## The problem
Continue the passage on Nigeria's ENDSARS protests, picking up after its final sentence.

## Text passage

A literal, indeed, an illiterate and surface reading of the current ENDSARS protests will take them as a call for an end to police brutality. Of course, Nigeria Police is overwhelmed in several respects – poor funding, poor training and absence of low ethics. But more seriously is the task of being asked to police and maintain an impossible and an unequal, exploitative and  oppressive material  relationships. What is happening in Nigeria should not be completely unexpected for obvious reasons.

Of course, the Buhari-led government is not to be held  entirely culpable for the current imbroglio. It would be most uncharitable and a historical to so submit. Of course, government’s handling of the immediate causes is abysmal.  In the main, the causes are in the remote as the situation has fostered for generations.

## Record extracts
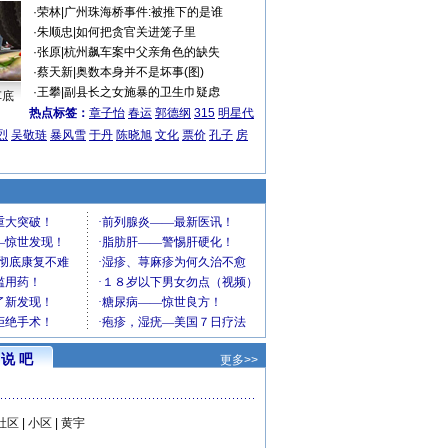
·
荣林
|
广州珠海桥事件:被推下的是谁
·
朱顺忠
|
如何把贪官关进笼子里
·
张原
|
杭州飙车案中父亲角色的缺失
·
蔡天新
|
奥数本身并不是坏事(图)
·
王攀
|
副县长之女施暴的卫生巾疑虑
车底
热点标签：
章子怡
春运
郭德纲
315
明星代
烈
吴敬琏
暴风雪
于丹
陈晓旭
文化
票价
孔子
房
说 吧
更多>>
社区
|
小区
|
黄宇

## Task response
Over the years, governments at all levels had shown much tardiness and unresponsive enough to cries of poor and unethical governance. Youth’s worries and cries had been left unattended to for too long. Our youth cannot see any dim of light at the end of the tunnel but hopelessness and frustration. Yet, through social media, the positions of youth in much poorer land are known. They keep on asking ‘why do we remain this way? The older generation even wallowed in ignorance. They are punished in retirement.  Only ex-governors, their deputies and current public officials get retirement benefits. Though the houses of worship had proliferated, Nigerians now think more of this world before imagining and figuring what the heavens would look like. Religious leaders are no longer saintly. In their prayers, they patently and eagerly identify with the dominant political leaders and pray earnestly for their triumph over the downtrodden. Worst practices had become elevated. Pockets of ethical islands had become diminished and scoundrels have had a field day. Assuming for a second that the decay is at the centre, what are the striking features at the states and local governments, as crippled financially as they may appear to be? Are they completely handicapped?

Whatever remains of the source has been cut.